腕を上げると痛みが楽になることがあります(Bakody症候)。
脊髄症では
多くの場合、手足の痺れで発症します。片側の症状で発症し、進行すると両側に出現します。次第に下肢にも症状が出現するようになります。
細かな作業が苦手になり、筋力が低下し、歩行障害も出現します。ボタンを掛けたり箸を使ったりするのが難しくなります。また、階段が(特に降りるのが)困難になります。
首の動きに伴ってめまいや頭痛を感じることもあります。
診断は?
診察所見
上記のような症状の把握が重要です。
両手の症状がある場合には、脊髄症を疑います。
片手の場合、症状の分布から神経根症を疑いますが、その場合には手根管症候群や肘部管症候群との見分け方が重要です。
しびれが首を後ろに傾けることで増強する場合には神経根症の可能性が高まります。
Jacksonテスト:頚部をやや後ろに傾けて、頭部を上から圧迫すると、症状のある側の肩甲骨や上肢に痺れ、痛みが生じる。脊柱管が狭いことと関連する。

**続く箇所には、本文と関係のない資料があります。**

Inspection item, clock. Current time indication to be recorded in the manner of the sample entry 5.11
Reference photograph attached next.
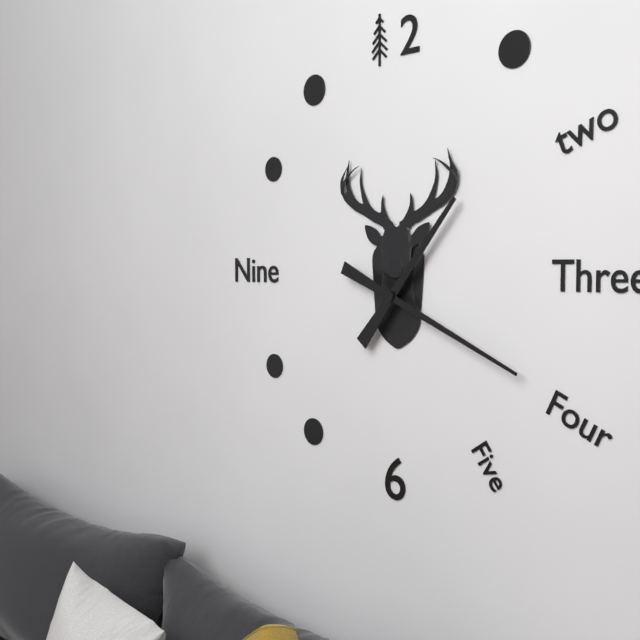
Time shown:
1.19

Spurlingテスト:頚部を症状のある側へ傾けて、頭部を上から圧迫すると、症状のある側の肩甲骨や上肢に痛みがはしる。椎間孔が狭いことと関連する。
深部腱反射:脊髄症では亢進します。
病的反射:脊髄症で出現します。
画像検査
単純X線検査
頚椎の変性(骨棘の形成やすべりなど)、椎間板の幅が狭くなっている様子、脊柱管が狭いかどうか、背骨の破壊、後縦靭帯骨化症の合併の有無などを確認できます。
CT
背骨の変形や後縦靭帯骨化症の合併を調べることができます。X線よりもより詳細な情報が分かります。
MRI
診断確定のために最も重要な検査です。背骨や椎間板により脊髄や神経根が圧迫されている状態を確認できます。重度の症例では、MRIのT2強調画像で脊髄が白くなっているのが認められます。
治療は?
症状は自然と治まっていくことも少なくないので、基本的にはまず手術以外の方法を取ります。
神経根症のみの場合、6割程度では症状がいずれ改善していきます。症状に対しては頚部の安静、薬剤(消炎鎮痛剤(NSAIDs)、プレガバリン、三環系抗うつ薬)の内服、リハビリ、神経根ブロックなどが行われます。強い運動麻痺があり、その他の治療が無効な場合には、手術を検討します。
脊髄症では、症状が改善するのは3割程度です。急激な麻痺や排便、排尿の障害がある場合には手術になります。しびれ・痛みが耐えがたく、症状が進行する場合には手術を検討します。
症状が長い間持続している方、症状が思い方、画像検査における脊髄の障害の強い方では、治療後の経過が悪い傾向にあります。